== Questions à traiter ==
1 – D'après l'extrait, jusqu'à quand était-il interdit en France d'avoir un flux de télévision différencié ?
2 – Recopiez le passage de l'extrait qui va de « Pubs anodines ou » jusqu'à « personnelle que professionnelle. » inclus.

Pubs anodines ou pas ? Matthieu Gbetro nous fait entrer dans les coulisses du monde publicitaire. Business development director chez Freewheel, une division du géant américain Comcast, il nous offre son point de vue sur l’utilisation de l’IA dans la publicité. Riche en expériences, ce dernier évoque le déploiement de l’IA dans notre vie quotidienne, tant personnelle que professionnelle.
L’entreprise dans laquelle vous travaillez actuellement est en charge de la technologie publicitaire au sein du groupe Comcast. Pourriez-vous nous décrire en quoi cela consiste et nous indiquer quelle est l’essence de votre métier ?
Notre métier, c’est de servir de la publicité pour les chaînes de télévision à l’aide d’un ensemble de logiciels et d’outils. Dans ce cadre, je travaille dans l’équipe Advanced TV. Mon métier est de mettre en œuvre et construire des produits pour les amener sur les marchés qui touchent à la publicité avancée sur la télévision, et plus particulièrement la télévision segmentée. Je m’explique. Jusqu’en été 2020, il était interdit en France, pour des raisons légales ou autres d’avoir un flux de télévision différencié. C’est à dire que deux personnes regardant la même chaîne de télévision au même moment devaient avoir les mêmes publicités. Mais depuis deux ans, les sociétés ont pu développer légalement certaines techniques qui ont permis à la publicité de se décrocher petit à petit. Ce qui fait que sur YouTube, à la télé, ou sur des sites internet, vous avez désormais des publicités différenciées. Cela provient du fait que l’on va analyser votre profil, qui vous êtes, ce que vous aimez etc… Et c’est là que commencera à intervenir l’intelligence artificielle.
Vous avez mentionné l’Advanced TV : pouvez-vous nous éclaircir sur ce concept nouveau, notamment ses différences avec le mode traditionnel de télévision linéaire ?

== Données affichées ==
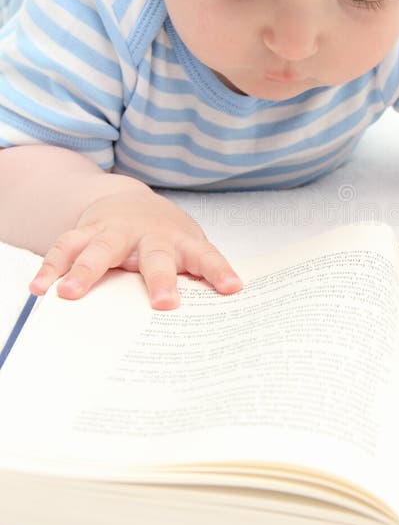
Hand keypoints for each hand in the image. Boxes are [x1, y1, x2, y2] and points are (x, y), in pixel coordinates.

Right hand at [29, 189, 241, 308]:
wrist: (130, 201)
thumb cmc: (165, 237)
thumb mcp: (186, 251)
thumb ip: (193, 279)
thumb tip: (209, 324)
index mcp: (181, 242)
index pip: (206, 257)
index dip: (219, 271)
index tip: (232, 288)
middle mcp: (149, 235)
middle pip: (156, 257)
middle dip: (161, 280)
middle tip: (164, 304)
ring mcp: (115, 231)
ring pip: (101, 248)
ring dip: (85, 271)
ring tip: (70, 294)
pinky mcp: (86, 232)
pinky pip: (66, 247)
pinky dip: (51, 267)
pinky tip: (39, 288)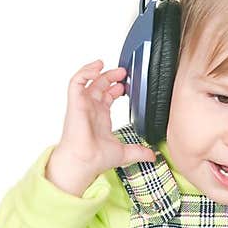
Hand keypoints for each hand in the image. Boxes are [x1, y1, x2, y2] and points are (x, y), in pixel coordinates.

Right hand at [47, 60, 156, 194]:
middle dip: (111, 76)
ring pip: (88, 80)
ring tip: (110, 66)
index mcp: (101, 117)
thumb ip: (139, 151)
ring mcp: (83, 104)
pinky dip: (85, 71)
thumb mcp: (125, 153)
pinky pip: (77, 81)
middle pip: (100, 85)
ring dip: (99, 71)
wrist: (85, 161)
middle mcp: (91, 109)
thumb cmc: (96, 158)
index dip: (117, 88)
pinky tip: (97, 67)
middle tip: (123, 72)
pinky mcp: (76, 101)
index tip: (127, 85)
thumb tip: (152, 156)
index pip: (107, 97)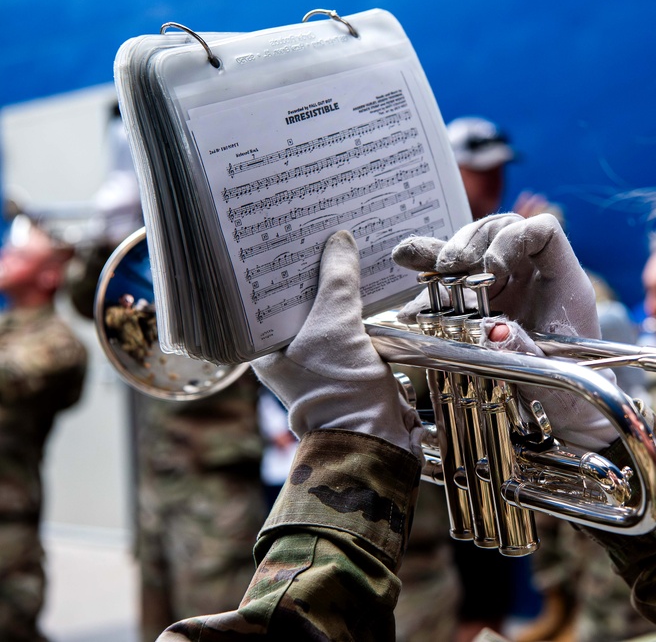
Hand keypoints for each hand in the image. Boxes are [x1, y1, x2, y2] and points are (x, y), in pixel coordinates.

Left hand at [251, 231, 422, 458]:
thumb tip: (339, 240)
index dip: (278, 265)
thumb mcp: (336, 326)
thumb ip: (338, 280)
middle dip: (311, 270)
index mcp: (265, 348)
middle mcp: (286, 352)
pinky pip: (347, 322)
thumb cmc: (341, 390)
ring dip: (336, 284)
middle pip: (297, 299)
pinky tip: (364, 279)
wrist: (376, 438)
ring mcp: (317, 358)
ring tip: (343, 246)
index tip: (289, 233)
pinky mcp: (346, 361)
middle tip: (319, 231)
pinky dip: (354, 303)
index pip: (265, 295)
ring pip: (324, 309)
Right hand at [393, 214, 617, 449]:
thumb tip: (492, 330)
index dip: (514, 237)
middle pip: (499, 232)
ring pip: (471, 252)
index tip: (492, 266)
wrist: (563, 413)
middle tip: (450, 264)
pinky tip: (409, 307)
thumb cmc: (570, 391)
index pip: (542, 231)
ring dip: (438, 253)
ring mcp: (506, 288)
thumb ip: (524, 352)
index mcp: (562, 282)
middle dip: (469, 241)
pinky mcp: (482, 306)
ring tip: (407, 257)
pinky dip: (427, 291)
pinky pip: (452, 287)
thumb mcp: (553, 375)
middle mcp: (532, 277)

== Réponses numérotées ==
1 – Jusqu'en été 2020.

2 –
Pubs anodines ou pas ? Matthieu Gbetro nous fait entrer dans les coulisses du monde publicitaire. Business development director chez Freewheel, une division du géant américain Comcast, il nous offre son point de vue sur l’utilisation de l’IA dans la publicité. Riche en expériences, ce dernier évoque le déploiement de l’IA dans notre vie quotidienne, tant personnelle que professionnelle.